The offshore sector will increasingly focus on natural gas instead of oil over the next few decades, while policy support and technology improvements could also see offshore investment shift in favor of wind power. However, in the short run, offshore drilling is set for a resurgence.
The oil market downturn in 2014 hit offshore drilling hard. Developing an oil field offshore is a huge, complex, expensive and long-term undertaking, a proposition that fell out of favor when oil prices crashed. By comparison, shale drilling is relatively cheap and short-term and over the last few years, capital flowed out of the offshore sector and into the shale patch. Even the oil majors pivoted towards small, short-cycle shale drilling.
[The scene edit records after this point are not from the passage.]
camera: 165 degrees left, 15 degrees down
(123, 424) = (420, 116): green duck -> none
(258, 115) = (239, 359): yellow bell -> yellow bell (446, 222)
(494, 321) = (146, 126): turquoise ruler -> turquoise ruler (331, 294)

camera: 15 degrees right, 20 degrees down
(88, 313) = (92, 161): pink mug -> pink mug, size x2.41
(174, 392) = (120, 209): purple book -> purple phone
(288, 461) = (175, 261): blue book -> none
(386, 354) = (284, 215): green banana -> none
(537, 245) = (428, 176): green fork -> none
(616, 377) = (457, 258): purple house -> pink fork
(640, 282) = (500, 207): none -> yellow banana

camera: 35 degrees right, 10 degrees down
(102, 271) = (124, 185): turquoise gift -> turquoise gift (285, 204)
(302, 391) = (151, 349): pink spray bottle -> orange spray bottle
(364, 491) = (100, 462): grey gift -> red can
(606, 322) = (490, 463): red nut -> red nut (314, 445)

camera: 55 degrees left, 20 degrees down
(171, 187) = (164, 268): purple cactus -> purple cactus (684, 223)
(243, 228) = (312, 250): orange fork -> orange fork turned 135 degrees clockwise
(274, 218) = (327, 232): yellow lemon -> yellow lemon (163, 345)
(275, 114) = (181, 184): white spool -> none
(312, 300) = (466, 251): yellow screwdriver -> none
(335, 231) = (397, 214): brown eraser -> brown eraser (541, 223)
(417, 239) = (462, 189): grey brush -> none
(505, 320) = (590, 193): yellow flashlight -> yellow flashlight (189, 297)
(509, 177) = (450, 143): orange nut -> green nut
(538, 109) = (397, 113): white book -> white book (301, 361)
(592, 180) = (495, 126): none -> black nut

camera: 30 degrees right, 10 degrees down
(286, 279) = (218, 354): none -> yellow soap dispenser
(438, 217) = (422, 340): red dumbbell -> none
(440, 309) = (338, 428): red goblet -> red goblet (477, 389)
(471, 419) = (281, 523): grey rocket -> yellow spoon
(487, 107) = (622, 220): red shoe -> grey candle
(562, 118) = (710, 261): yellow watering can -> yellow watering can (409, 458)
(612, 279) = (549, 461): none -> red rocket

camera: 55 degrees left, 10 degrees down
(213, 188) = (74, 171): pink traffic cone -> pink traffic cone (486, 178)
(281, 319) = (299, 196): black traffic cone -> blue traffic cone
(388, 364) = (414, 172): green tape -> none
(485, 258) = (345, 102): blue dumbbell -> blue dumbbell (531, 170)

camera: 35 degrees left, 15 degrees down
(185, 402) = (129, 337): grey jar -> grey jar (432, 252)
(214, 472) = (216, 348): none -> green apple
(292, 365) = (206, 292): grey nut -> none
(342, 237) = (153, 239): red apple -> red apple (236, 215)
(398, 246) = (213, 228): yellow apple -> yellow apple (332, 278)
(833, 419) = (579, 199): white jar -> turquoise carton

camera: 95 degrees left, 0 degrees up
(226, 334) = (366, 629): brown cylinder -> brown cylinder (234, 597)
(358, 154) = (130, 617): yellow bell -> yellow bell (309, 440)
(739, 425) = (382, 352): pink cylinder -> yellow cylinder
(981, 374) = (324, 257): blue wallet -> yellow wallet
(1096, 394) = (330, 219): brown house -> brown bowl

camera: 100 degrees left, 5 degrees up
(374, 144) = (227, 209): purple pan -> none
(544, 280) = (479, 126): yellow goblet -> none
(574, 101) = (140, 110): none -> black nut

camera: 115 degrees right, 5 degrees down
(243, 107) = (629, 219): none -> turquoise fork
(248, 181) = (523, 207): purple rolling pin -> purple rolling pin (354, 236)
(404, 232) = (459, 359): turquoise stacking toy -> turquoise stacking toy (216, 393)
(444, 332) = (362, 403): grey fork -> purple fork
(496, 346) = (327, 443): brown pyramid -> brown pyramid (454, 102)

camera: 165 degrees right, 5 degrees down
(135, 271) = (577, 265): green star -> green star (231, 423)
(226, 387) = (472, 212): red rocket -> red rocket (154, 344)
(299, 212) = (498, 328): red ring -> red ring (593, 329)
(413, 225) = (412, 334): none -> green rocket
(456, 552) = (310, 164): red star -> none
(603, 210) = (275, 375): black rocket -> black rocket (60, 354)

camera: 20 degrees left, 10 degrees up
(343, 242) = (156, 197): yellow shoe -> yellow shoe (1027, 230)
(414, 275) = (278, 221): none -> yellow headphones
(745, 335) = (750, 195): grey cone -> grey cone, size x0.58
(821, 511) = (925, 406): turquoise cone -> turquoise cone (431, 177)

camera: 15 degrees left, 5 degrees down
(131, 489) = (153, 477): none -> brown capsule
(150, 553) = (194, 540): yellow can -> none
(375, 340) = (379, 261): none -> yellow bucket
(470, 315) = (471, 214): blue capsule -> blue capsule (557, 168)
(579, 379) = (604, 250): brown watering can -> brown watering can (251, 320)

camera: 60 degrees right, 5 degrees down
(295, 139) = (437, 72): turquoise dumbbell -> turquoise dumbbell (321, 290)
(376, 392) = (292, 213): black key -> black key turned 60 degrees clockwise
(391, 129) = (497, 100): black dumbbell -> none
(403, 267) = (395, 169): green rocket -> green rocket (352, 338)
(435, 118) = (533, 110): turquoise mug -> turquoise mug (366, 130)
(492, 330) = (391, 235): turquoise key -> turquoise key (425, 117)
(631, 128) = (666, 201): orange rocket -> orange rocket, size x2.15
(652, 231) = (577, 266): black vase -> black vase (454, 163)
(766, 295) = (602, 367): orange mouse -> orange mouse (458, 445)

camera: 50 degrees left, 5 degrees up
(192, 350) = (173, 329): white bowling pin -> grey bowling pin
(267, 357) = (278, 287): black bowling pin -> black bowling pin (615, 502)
Today, a quarter of the world’s oil supply comes from offshore at about 26-27 mb/d, a figure that has remained steady over the past decade, which translates into a declining share of the overall market as total supply continues to grow.
But offshore costs have declined significantly over the past four years, so much so that the industry is starting to step up spending once again. Whereas a typical offshore project in the North Sea or in the U.S. Gulf of Mexico had a breakeven price between $60 and $80 per barrel prior to 2014, these days those costs have plunged to $25 to $40 per barrel, according to a new report from the International Energy Agency.
“Designs are being simplified, standardized and (in some cases) downsized, and a large overhang in the market for offshore services and equipment is also helping to exert downward pressure on costs – although this could be reversed as activity levels pick up,” the IEA wrote in its report.
An estimated 100 offshore projects could receive a greenlight this year, according to Rystad Energy, up from just 60 last year and 40 in 2016. “The offshore suppliers have created their own comeback,” Audun Martinsen, VP of Oilfield Service Research at Rystad Energy, said in a statement. “Their constant search for cost reductions and streamlining of operations has enabled them to cut offshore project costs by almost 50% compared to the heights of the last cycle.”
But even as offshore makes a comeback, the makeup of the sector is set for dramatic change in the years ahead. Oil companies are going to shift away from shallow water drilling, which tends to be mature, and move into deeper waters.
Meanwhile, companies will also increasingly target natural gas production instead of oil. Offshore wind is also set to grow dramatically, although the pace of growth depends quite a bit on the extent to which governments push policy in the direction of low-carbon energy.
The IEA lays out two scenarios, which it dubs the “New Policies Scenario” and the “Sustainable Development Scenario.” The former is a more business-as-usual approach, although it incorporates technology innovation and some policies that have already been announced. The Sustainable Development Scenario encompasses a much more dramatic energy transition, as it assumes policies go into effect to reach the goals in the Paris Climate Agreement.
In both scenarios, natural gas takes on a greater role in the offshore sector, and wind power also makes gains. But in a business-as-usual future, offshore oil production remains relatively unchanged through 2040, and oil demand does not peak before then. U.S. shale levels off in the 2020s, and because the world will still need new supply, particularly to offset mature oil fields, the offshore sector will be called upon. Because offshore production is generally higher cost, “the marginal project required to balance the market in the New Policies Scenario becomes steadily more expensive, despite the assumption of continued technological progress,” the IEA said.
Most activity will be concentrated in a relative few number of places. “Brazil remains the global leader in deepwater production; Mexico also sees rapid growth as a result of successful bidding rounds since 2016, alongside the United States, African producers and some new players including Guyana and Suriname,” the IEA said.
Natural gas takes on a larger share, with gas demand set to rise and questions surrounding long-term oil demand. Most of the new production will come from the Middle East and offshore Tanzania and Mozambique.
Still, there is a tidal wave of decommissioning looming. The IEA says that between 2,500 and 3,000 offshore oil and gas projects will have to be decommissioned through 2040.
Offshore wind generation surges ten-fold through 2040 even in the more cautious scenario, pushed along by supportive policies in the EU and China, among other places. Technology is also improving rapidly, with the height of turbines doubling from 2010 to 2016 to over 200 meters. The IEA notes that a 12-megawatt turbine design is now in development. Floating turbines are also now getting underway.
The scaling up of wind generation, moving further offshore and into more attractive areas, is allowing for more generation at a lower cost. Those trends will continue. Offshore wind is currently 150 percent more expensive than onshore wind, but those costs will continue to fall.
However, in the IEA’s Sustainable Development Scenario, a much more dramatic transformation takes hold. Wind captures a third of total offshore investment by the 2030s, pulling equal to offshore oil and gas. Wind power rises from 14 gigawatts (GW) today to 160 GW in the New Policies Scenario in 2040, but it rises to 350 GW in the Sustainable Development Scenario. But even here the IEA offers a rather conservative estimate – offshore wind only accounts for 4 percent of global electricity generation by 2040 in that scenario.
Oil production remains flat at 27 mb/d in 2040 in the New Policies Scenario, but dips to 20 mb/d in the Sustainable Development Scenario as oil demand peaks and falls, which results in permanently lower oil prices.